Ballot access
November 2, 2007 - 9:00 pm
Mainstream Democrats don’t like Ralph Nader.
It’s not because of his work as a “public interest” gadfly, mind you, exposing faulty auto designs and the like. No, Democrats dislike Ralph Nader because he keeps running for office, and — while it’s obvious by now he has no chance of winning — his popularity and name recognition are high enough to siphon off some votes.
Democrats figure those votes should have been theirs, and that Mr. Nader actually siphoned off enough to cost their nominee, Al Gore, the presidential election in the year 2000.
He probably did. Just as Ross Perot probably siphoned enough votes from the opposite end of the political spectrum to allow Democrat Bill Clinton to win in 1992 and 1996.
So what? Abraham Lincoln got nowhere near a popular majority as he won the presidency in a four-way race in 1860. Most Americans figure that one worked out OK.
And then there was the great Republican split that threw a three-way presidential election to minority candidate Woodrow Wilson in 1912. You won’t hear many Democrats whining that this result was “unfair” — though it’s hard to imagine how any Republican could have done worse than an administration that brought us the income tax, the Federal Reserve Board, the war on drugs … and, in the end, couldn’t “keep us out of war,” either.
But now Mr. Nader says the Democrats did more than just wring their hands and snarl cuss words when he announced he was going to run again in 2004. This week, he filed suit in the Superior Court for the District of Columbia, seeking compensatory damages, punitive damages and injunctive relief from the Democratic Party, the Kerry-Edwards 2004 campaign and an affiliated group called The Ballot Project.
Mr. Nader accuses these outfits of jointly planning a nationwide effort to block him and his running mate, Peter Camejo, from state ballots “as a means to drive into deep debt or bankrupt the Nader-Camejo” campaign.
“The Democratic Party is going after anyone who represents a credible challenge to their monopoly over their perceived voters,” the Green Party-turned-independent candidate said Tuesday. “This lawsuit was filed to help advance a free and open election process for all candidates and voters. Candidate rights and voter rights nourish each other for more voices, choices, and a more open and competitive democracy.”
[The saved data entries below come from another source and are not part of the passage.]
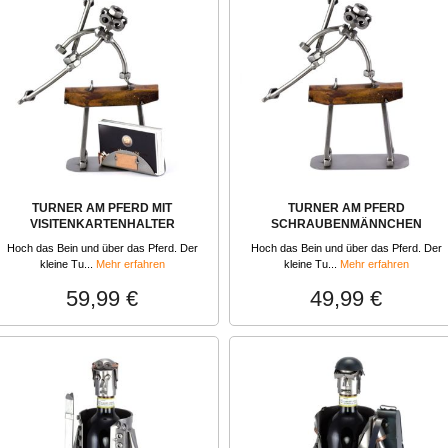
TURNER AM PFERD MIT
TURNER AM PFERD
VISITENKARTENHALTER
SCHRAUBENMÄNNCHEN
Hoch das Bein und über das Pferd. Der
Hoch das Bein und über das Pferd. Der
kleine Tu...
Mehr erfahren
kleine Tu...
Mehr erfahren
59,99 €
49,99 €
In the end, though, it doesn’t really matter whether these particular defendants broke any laws.
What’s beyond question is that the major parties have a vested interest in erecting high hurdles to ballot access — hurdles that cost “outside” challengers millions of dollars for petitioning and lawsuits to win what candidates with a “D” or an “R” after their names get for free — a place on the ballot.
And the present convoluted and expensive ballot access regime for minor-party candidates accomplishes just that.
This is wrong, and Mr. Nader is right. Voters deserve more voices and more choices on Election Day, not fewer.
Some modest petition or filing fee requirements, designed to keep the ballot from looking like a chunk of the phone book, make sense. But four or five or even eight or 10 candidates vying for a major office might finally break through the current beaver dam of the “handlers” and campaign consultants, placing a premium once again on fresh ideas and straight talk.
To say that such diversity risks “confusing the voters” is condescending garbage.